▶ **About this task**
With no images included, output each entry below exactly as it appears.

━━ Extracted entries

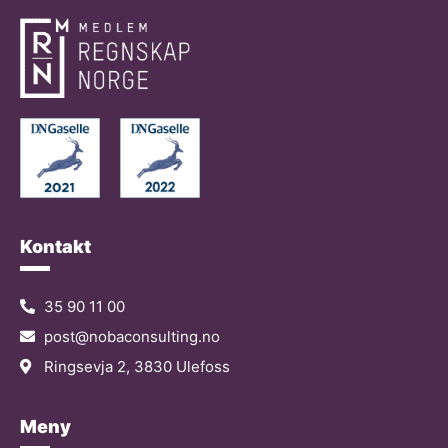
Kontakt
35 90 11 00
post@nobaconsulting.no
Ringsevja 2, 3830 Ulefoss
Meny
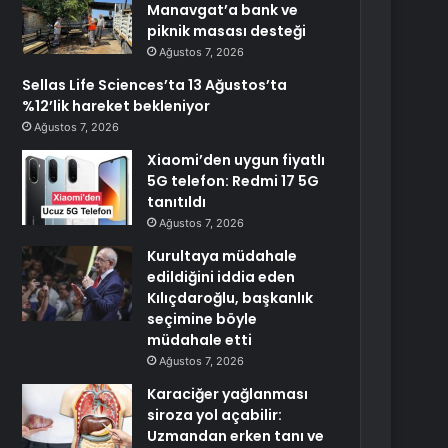
Manavgat’a bank ve
piknik masası desteği
Ağustos 7, 2026
Sellas Life Sciences’ta 13 Ağustos’ta
%12’lik hareket bekleniyor
Ağustos 7, 2026
Xiaomi’den uygun fiyatlı
5G telefon: Redmi 17 5G
tanıtıldı
Ağustos 7, 2026
Kurultaya müdahale
edildiğini iddia eden
Kılıçdaroğlu, başkanlık
seçimine böyle
müdahale etti
Ağustos 7, 2026
Karaciğer yağlanması
siroza yol açabilir:
Uzmandan erken tanı ve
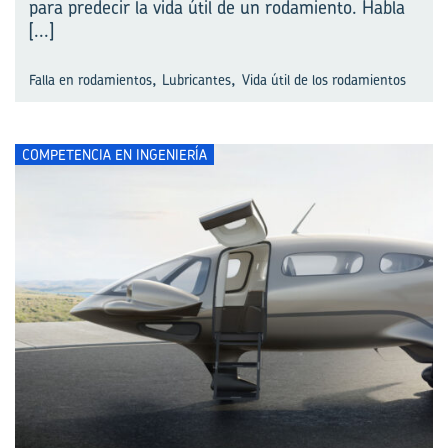
para predecir la vida útil de un rodamiento. Habla
[...]
,
,
Falla en rodamientos
Lubricantes
Vida útil de los rodamientos
COMPETENCIA EN INGENIERÍA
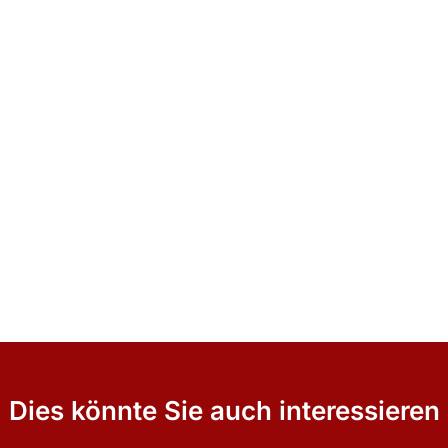
Dies könnte Sie auch interessieren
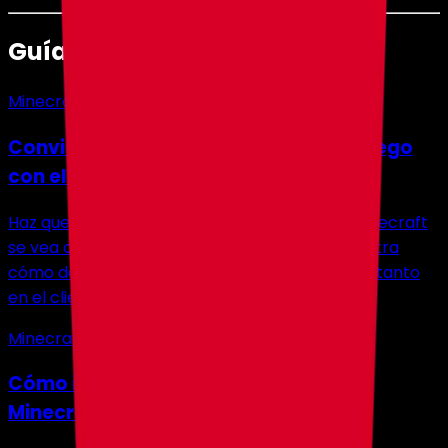
Guías relacionadas
Minecraft
Convierte Minecraft en un Mundo de Lego
con el Resource Pack Brickcraft
Haz que cada block, mob y herramienta en Minecraft
se vea como piezas de Lego. Esta guía te muestra
cómo descargar, instalar y ejecutar Brickcraft tanto
en el client como en el server.
Minecraft
Cómo instalar y usar Litematica en
Minecraft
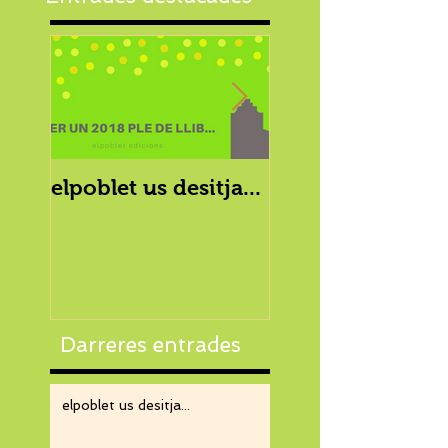
elpoblet us desitja...
elpoblet i les
famílies enllaçad
TV3
Darreres entrades
elpoblet us desitja...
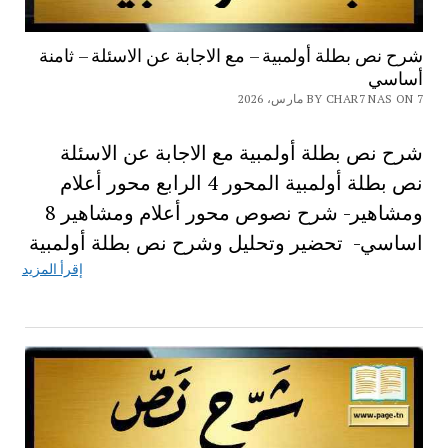
شرح نص بطلة أولمبية – مع الاجابة عن الاسئلة – ثامنة
أساسي
BY CHAR7 NAS ON 7 مارس، 2026
شرح نص بطلة أولمبية مع الاجابة عن الاسئلة
نص بطلة أولمبية المحور 4 الرابع محور أعلام
ومشاهير- شرح نصوص محور أعلام ومشاهير 8
اساسي- تحضير وتحليل وشرح نص بطلة أولمبية
إقرأ المزيد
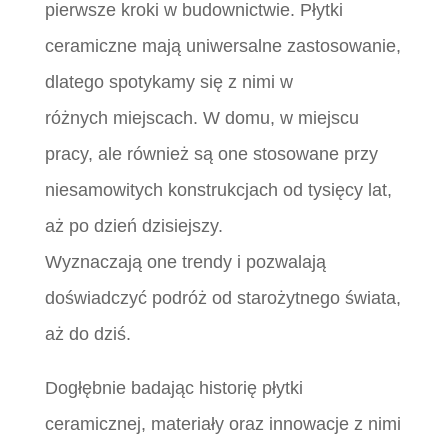
pierwsze kroki w budownictwie. Płytki
ceramiczne mają uniwersalne zastosowanie,
dlatego spotykamy się z nimi w
różnych miejscach. W domu, w miejscu
pracy, ale również są one stosowane przy
niesamowitych konstrukcjach od tysięcy lat,
aż po dzień dzisiejszy.
Wyznaczają one trendy i pozwalają
doświadczyć podróż od starożytnego świata,
aż do dziś.
Dogłębnie badając historię płytki
ceramicznej, materiały oraz innowacje z nimi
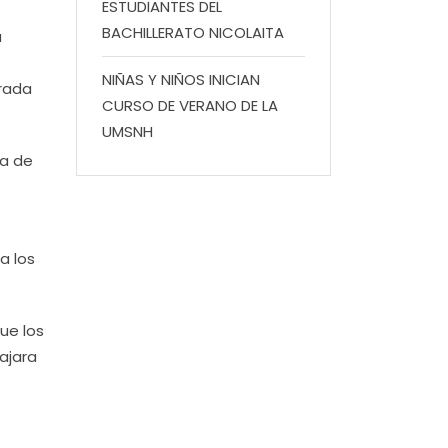
ESTUDIANTES DEL
BACHILLERATO NICOLAITA
u
NIÑAS Y NIÑOS INICIAN
trada
CURSO DE VERANO DE LA
UMSNH
sa de
a los
que los
ajara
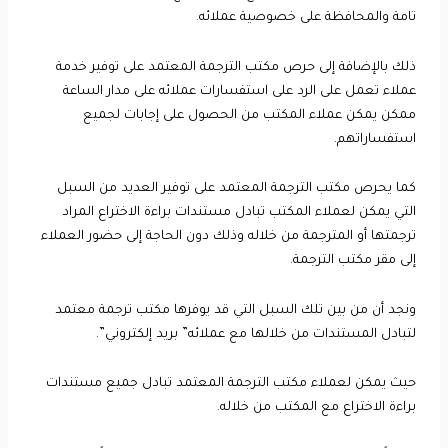
تامة والمحافظة على خصوصية عملائه.
ذلك بالإضافة إلى حرص مكتب الترجمة المعتمد على توفير خدمة
عملاء تعمل على الرد على استفسارات عملائه على مدار الساعة
ممكن يمكن عملاء المكتب من الحصول على إجابات لجميع
استفساراتهم.
كما يحرص مكتب الترجمة المعتمد على توفير العديد من السبل
التي يمكن لعملاء المكتب تبادل مستندات براءة الاختراع المراد
ترجمتها أو المترجمة من خلاله وذلك دون الحاجة إلى حضور العملاء
إلى مقر مكتب الترجمة.
ونجد أن من بين تلك السبل التي قد يوفرها مكتب ترجمة معتمد
لتبادل المستندات من خلالها مع عملائه” بريد إلكتروني”.
حيث يمكن لعملاء مكتب الترجمة المعتمد تبادل جميع مستندات
براءة الاختراع مع المكتب من خلاله.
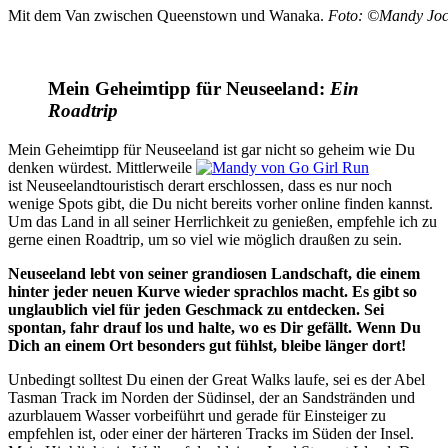
Mit dem Van zwischen Queenstown und Wanaka.
Foto: ©Mandy Jo
Mein Geheimtipp für Neuseeland:
Ein
Roadtrip
Mein Geheimtipp für Neuseeland ist gar nicht so geheim wie Du
denken würdest. Mittlerweile
ist Neuseelandtouristisch derart erschlossen, dass es nur noch
wenige Spots gibt, die Du nicht bereits vorher online finden kannst.
Um das Land in all seiner Herrlichkeit zu genießen, empfehle ich zu
gerne einen Roadtrip, um so viel wie möglich draußen zu sein.
Neuseeland lebt von seiner grandiosen Landschaft, die einem
hinter jeder neuen Kurve wieder sprachlos macht. Es gibt so
unglaublich viel für jeden Geschmack zu entdecken. Sei
spontan, fahr drauf los und halte, wo es Dir gefällt. Wenn Du
Dich an einem Ort besonders gut fühlst, bleibe länger dort!
Unbedingt solltest Du einen der Great Walks laufe, sei es der Abel
Tasman Track im Norden der Südinsel, der an Sandstränden und
azurblauem Wasser vorbeiführt und gerade für Einsteiger zu
empfehlen ist, oder einer der härteren Tracks im Süden der Insel.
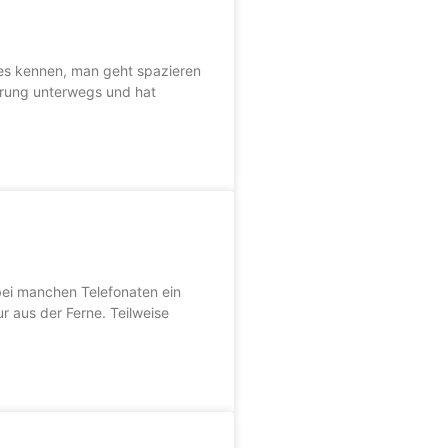
 es kennen, man geht spazieren
erung unterwegs und hat
bei manchen Telefonaten ein
r aus der Ferne. Teilweise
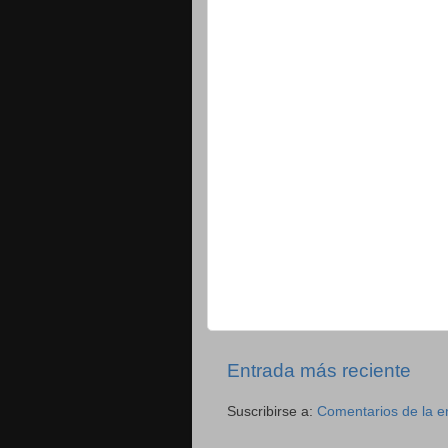
Entrada más reciente
Suscribirse a:
Comentarios de la e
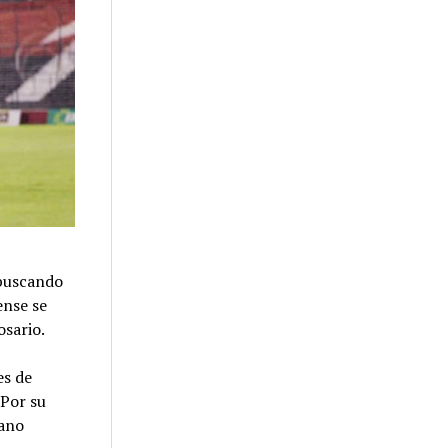
 buscando
ense se
osario.
es de
 Por su
iano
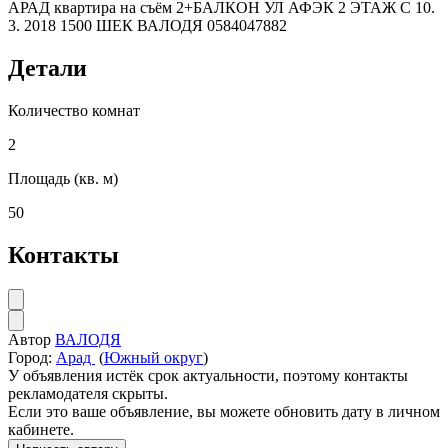
АРАД квартира на съём 2+БАЛКОН УЛ АФЭК 2 ЭТАЖ С 10.
3. 2018 1500 ШЕК ВАЛОДЯ 0584047882
Детали
Количество комнат
2
Площадь (кв. м)
50
Контакты
Автор
ВАЛОДЯ
Город:
Арад
(
Южный округ
)
У объявления истёк срок актуальности, поэтому контакты
рекламодателя скрыты.
Если это ваше объявление, вы можете обновить дату в личном
кабинете.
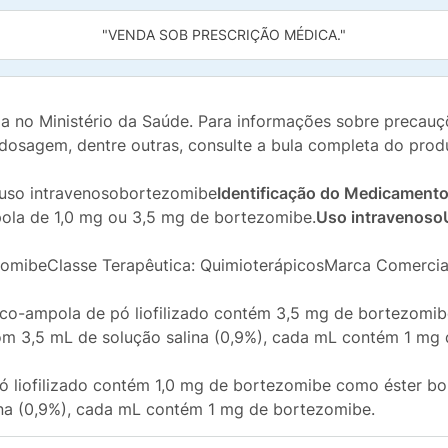
"VENDA SOB PRESCRIÇÃO MÉDICA."
da no Ministério da Saúde. Para informações sobre precauçõ
dosagem, dentre outras, consulte a bula completa do prod
a uso intravenosobortezomibe
Identificação do Medicament
ola de 1,0 mg ou 3,5 mg de bortezomibe.
Uso intravenoso
ezomibeClasse Terapêutica: QuimioterápicosMarca Comercia
-ampola de pó liofilizado contém 3,5 mg de bortezomibe
com 3,5 mL de solução salina (0,9%), cada mL contém 1 mg
iofilizado contém 1,0 mg de bortezomibe como éster boro
ina (0,9%), cada mL contém 1 mg de bortezomibe.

━━━━

▶ **Solution below**
Kontakt
35 90 11 00
post@nobaconsulting.no
Ringsevja 2, 3830 Ulefoss
Meny
Manavgat’a bank ve
piknik masası desteği
Ağustos 7, 2026
Sellas Life Sciences’ta 13 Ağustos’ta
%12’lik hareket bekleniyor
Ağustos 7, 2026
Xiaomi’den uygun fiyatlı
5G telefon: Redmi 17 5G
tanıtıldı
Ağustos 7, 2026
Kurultaya müdahale
edildiğini iddia eden
Kılıçdaroğlu, başkanlık
seçimine böyle
müdahale etti
Ağustos 7, 2026
Karaciğer yağlanması
siroza yol açabilir:
Uzmandan erken tanı ve
para predecir la vida útil de un rodamiento. Habla
[...]
,
,
Falla en rodamientos
Lubricantes
Vida útil de los rodamientos
COMPETENCIA EN INGENIERÍA
Dies könnte Sie auch interessieren
Guías relacionadas
Minecraft
Convierte Minecraft en un Mundo de Lego
con el Resource Pack Brickcraft
Haz que cada block, mob y herramienta en Minecraft
se vea como piezas de Lego. Esta guía te muestra
cómo descargar, instalar y ejecutar Brickcraft tanto
en el client como en el server.
Minecraft
Cómo instalar y usar Litematica en
Minecraft
elpoblet us desitja...
elpoblet i les
famílies enllaçad
TV3
Darreres entrades
elpoblet us desitja...
شرح نص بطلة أولمبية – مع الاجابة عن الاسئلة – ثامنة
أساسي
BY CHAR7 NAS ON 7 مارس، 2026
شرح نص بطلة أولمبية مع الاجابة عن الاسئلة
نص بطلة أولمبية المحور 4 الرابع محور أعلام
ومشاهير- شرح نصوص محور أعلام ومشاهير 8
اساسي- تحضير وتحليل وشرح نص بطلة أولمبية
إقرأ المزيد
pierwsze kroki w budownictwie. Płytki
ceramiczne mają uniwersalne zastosowanie,
dlatego spotykamy się z nimi w
różnych miejscach. W domu, w miejscu
pracy, ale również są one stosowane przy
niesamowitych konstrukcjach od tysięcy lat,
aż po dzień dzisiejszy.
Wyznaczają one trendy i pozwalają
doświadczyć podróż od starożytnego świata,
aż do dziś.
Dogłębnie badając historię płytki
ceramicznej, materiały oraz innowacje z nimi
ESTUDIANTES DEL
BACHILLERATO NICOLAITA
u
NIÑAS Y NIÑOS INICIAN
trada
CURSO DE VERANO DE LA
UMSNH
sa de
a los
que los
ajara
تامة والمحافظة على خصوصية عملائه.
ذلك بالإضافة إلى حرص مكتب الترجمة المعتمد على توفير خدمة
عملاء تعمل على الرد على استفسارات عملائه على مدار الساعة
ممكن يمكن عملاء المكتب من الحصول على إجابات لجميع
استفساراتهم.
كما يحرص مكتب الترجمة المعتمد على توفير العديد من السبل
التي يمكن لعملاء المكتب تبادل مستندات براءة الاختراع المراد
ترجمتها أو المترجمة من خلاله وذلك دون الحاجة إلى حضور العملاء
إلى مقر مكتب الترجمة.
ونجد أن من بين تلك السبل التي قد يوفرها مكتب ترجمة معتمد
لتبادل المستندات من خلالها مع عملائه” بريد إلكتروني”.
حيث يمكن لعملاء مكتب الترجمة المعتمد تبادل جميع مستندات
براءة الاختراع مع المكتب من خلاله.
Mit dem Van zwischen Queenstown und Wanaka.
Foto: ©Mandy Jo
Mein Geheimtipp für Neuseeland:
Ein
Roadtrip
Mein Geheimtipp für Neuseeland ist gar nicht so geheim wie Du
denken würdest. Mittlerweile
ist Neuseelandtouristisch derart erschlossen, dass es nur noch
wenige Spots gibt, die Du nicht bereits vorher online finden kannst.
Um das Land in all seiner Herrlichkeit zu genießen, empfehle ich zu
gerne einen Roadtrip, um so viel wie möglich draußen zu sein.
Neuseeland lebt von seiner grandiosen Landschaft, die einem
hinter jeder neuen Kurve wieder sprachlos macht. Es gibt so
unglaublich viel für jeden Geschmack zu entdecken. Sei
spontan, fahr drauf los und halte, wo es Dir gefällt. Wenn Du
Dich an einem Ort besonders gut fühlst, bleibe länger dort!
Unbedingt solltest Du einen der Great Walks laufe, sei es der Abel
Tasman Track im Norden der Südinsel, der an Sandstränden und
azurblauem Wasser vorbeiführt und gerade für Einsteiger zu
empfehlen ist, oder einer der härteren Tracks im Süden der Insel.
 es kennen, man geht spazieren
erung unterwegs und hat
bei manchen Telefonaten ein
r aus der Ferne. Teilweise
Entrada más reciente
Suscribirse a:
Comentarios de la e
 buscando
ense se
osario.
es de
 Por su
iano
АРАД квартира на съём 2+БАЛКОН УЛ АФЭК 2 ЭТАЖ С 10.
3. 2018 1500 ШЕК ВАЛОДЯ 0584047882
Детали
Количество комнат
2
Площадь (кв. м)
50
Контакты
Автор
ВАЛОДЯ
Город:
Арад
(
Южный округ
)
У объявления истёк срок актуальности, поэтому контакты
рекламодателя скрыты.
Если это ваше объявление, вы можете обновить дату в личном
кабинете.
"VENDA SOB PRESCRIÇÃO MÉDICA."
da no Ministério da Saúde. Para informações sobre precauçõ
dosagem, dentre outras, consulte a bula completa do prod
a uso intravenosobortezomibe
Identificação do Medicament
ola de 1,0 mg ou 3,5 mg de bortezomibe.
Uso intravenoso
ezomibeClasse Terapêutica: QuimioterápicosMarca Comercia
-ampola de pó liofilizado contém 3,5 mg de bortezomibe
com 3,5 mL de solução salina (0,9%), cada mL contém 1 mg
iofilizado contém 1,0 mg de bortezomibe como éster boro
ina (0,9%), cada mL contém 1 mg de bortezomibe.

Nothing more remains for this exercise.